Binzer Kristine, Hellebek Annemarie
Unit for Patient Safety, Capital Region of Denmark.
Stud Health Technol Inform. 2011;166:31-7.
We have previously studied system failures involved in medication errors using a limited number of root cause analyses as source. The aim of this study was to describe a larger number of medication errors with respect to harm, involved medicines and involved system problems - thus providing information for the development of IT-based decision support. We evaluated 3,520 medication error reports derived from 12 months of consecutive reporting from 13 hospitals in the Capital Region of Denmark. We found 0.65% errors with serious harm and 16% with moderate harm. A small number of medicines were involved in the majority of the errors. The problems in the medication error process were heterogeneous.
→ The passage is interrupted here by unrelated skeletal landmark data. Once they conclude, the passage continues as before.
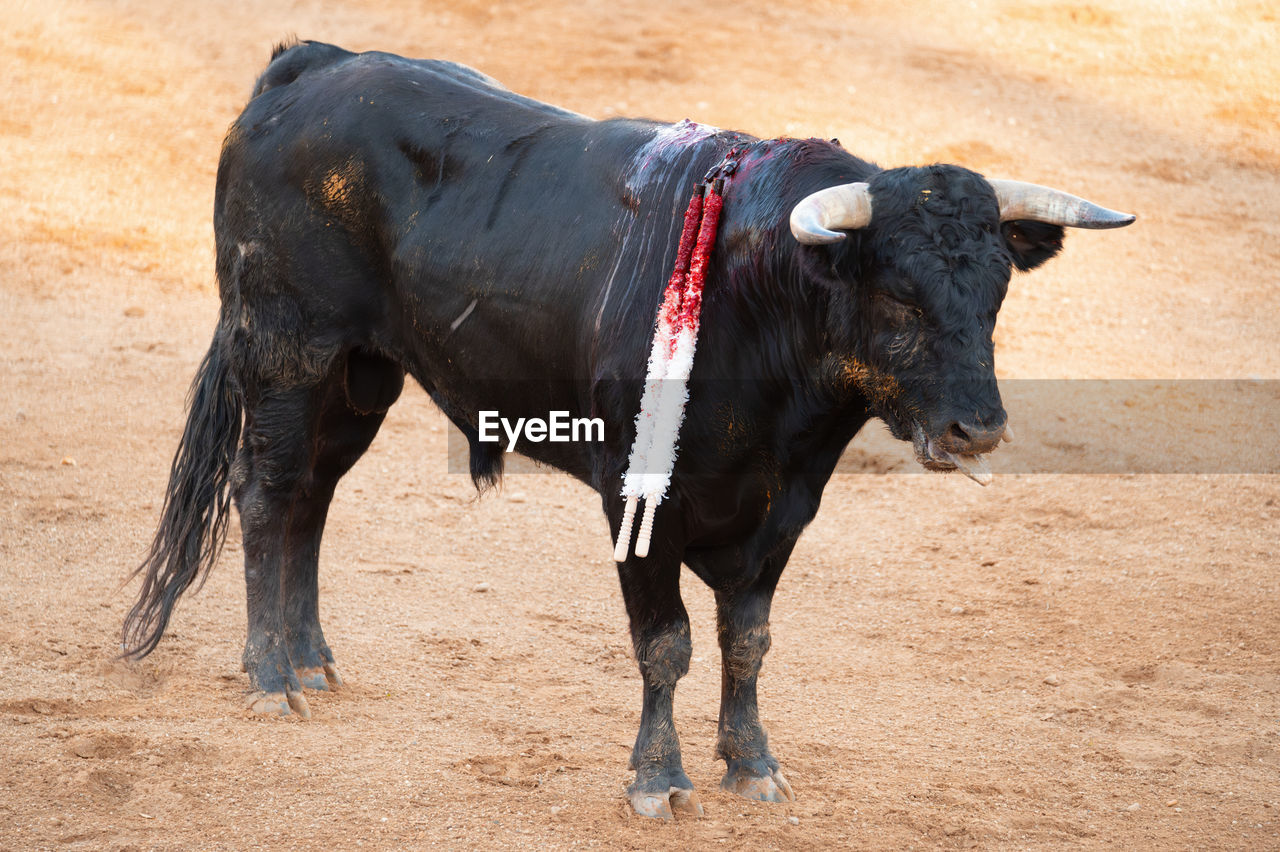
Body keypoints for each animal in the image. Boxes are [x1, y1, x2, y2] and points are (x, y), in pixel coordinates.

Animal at [124, 39, 1136, 818]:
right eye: (897, 296)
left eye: (997, 291)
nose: (979, 429)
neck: (758, 306)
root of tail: (311, 66)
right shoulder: (637, 501)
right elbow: (667, 642)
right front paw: (658, 779)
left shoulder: (783, 511)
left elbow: (747, 640)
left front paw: (753, 765)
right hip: (287, 350)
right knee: (264, 494)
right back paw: (270, 678)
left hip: (361, 375)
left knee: (313, 496)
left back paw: (313, 660)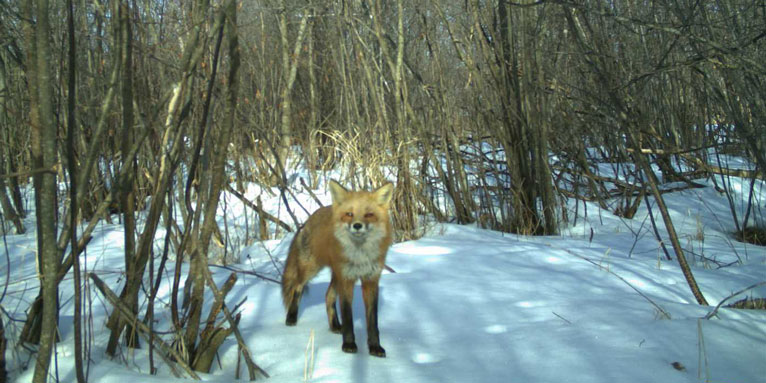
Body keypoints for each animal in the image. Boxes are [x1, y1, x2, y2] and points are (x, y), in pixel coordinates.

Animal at [284, 182, 400, 358]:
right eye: (349, 214)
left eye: (369, 215)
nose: (357, 225)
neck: (360, 256)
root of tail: (312, 216)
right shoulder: (347, 280)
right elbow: (348, 316)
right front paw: (349, 344)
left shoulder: (370, 280)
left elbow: (372, 321)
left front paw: (375, 347)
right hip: (312, 268)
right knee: (297, 287)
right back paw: (291, 318)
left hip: (336, 274)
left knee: (328, 296)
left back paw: (334, 326)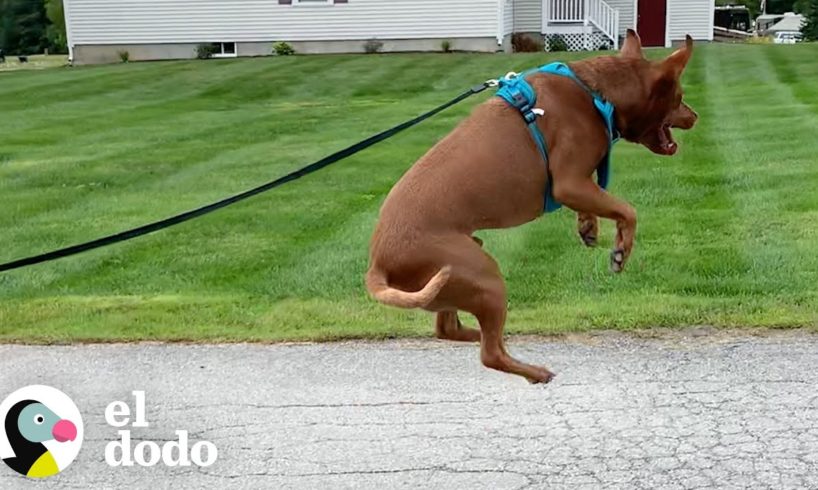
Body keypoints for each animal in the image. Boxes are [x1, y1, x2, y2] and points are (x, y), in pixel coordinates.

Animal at [366, 30, 700, 382]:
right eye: (679, 97)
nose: (695, 115)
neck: (597, 94)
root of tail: (378, 265)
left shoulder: (580, 186)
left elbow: (599, 204)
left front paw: (588, 225)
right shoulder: (569, 182)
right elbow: (627, 210)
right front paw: (621, 250)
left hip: (461, 273)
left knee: (449, 329)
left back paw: (480, 335)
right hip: (483, 274)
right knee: (490, 354)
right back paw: (534, 371)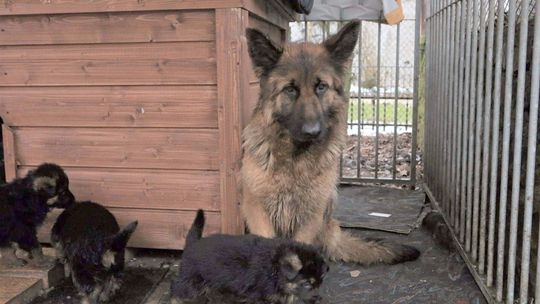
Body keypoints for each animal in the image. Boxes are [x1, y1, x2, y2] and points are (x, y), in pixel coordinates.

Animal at [171, 210, 330, 302]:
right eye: (307, 283)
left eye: (321, 281)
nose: (319, 299)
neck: (275, 269)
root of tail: (192, 244)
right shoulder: (258, 297)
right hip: (191, 283)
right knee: (177, 294)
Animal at [242, 20, 422, 264]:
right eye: (290, 89)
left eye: (321, 87)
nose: (312, 132)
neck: (295, 160)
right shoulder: (257, 210)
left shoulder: (312, 215)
Some were related to specific medicines and others were related to the computerized order entry system. Accordingly decision support targeted at specific medicines and improved IT systems are part of the continuing work to reduce the frequency of medication errors.
我们之前以有限数量的根本原因分析为来源,研究了与用药错误相关的系统故障。本研究的目的是描述大量关于伤害、所涉药品和所涉系统问题的用药错误,从而为基于信息技术的决策支持的开发提供信息。我们评估了来自丹麦首都地区13家医院连续12个月报告的3520份用药错误报告。我们发现0.65%的错误造成严重伤害,16%造成中度伤害。大多数错误涉及少数几种药品。用药错误过程中的问题是多种多样的。一些与特定药品有关,另一些与计算机化医嘱录入系统有关。因此,针对特定药品的决策支持和改进的信息技术系统是持续减少用药错误频率工作的一部分。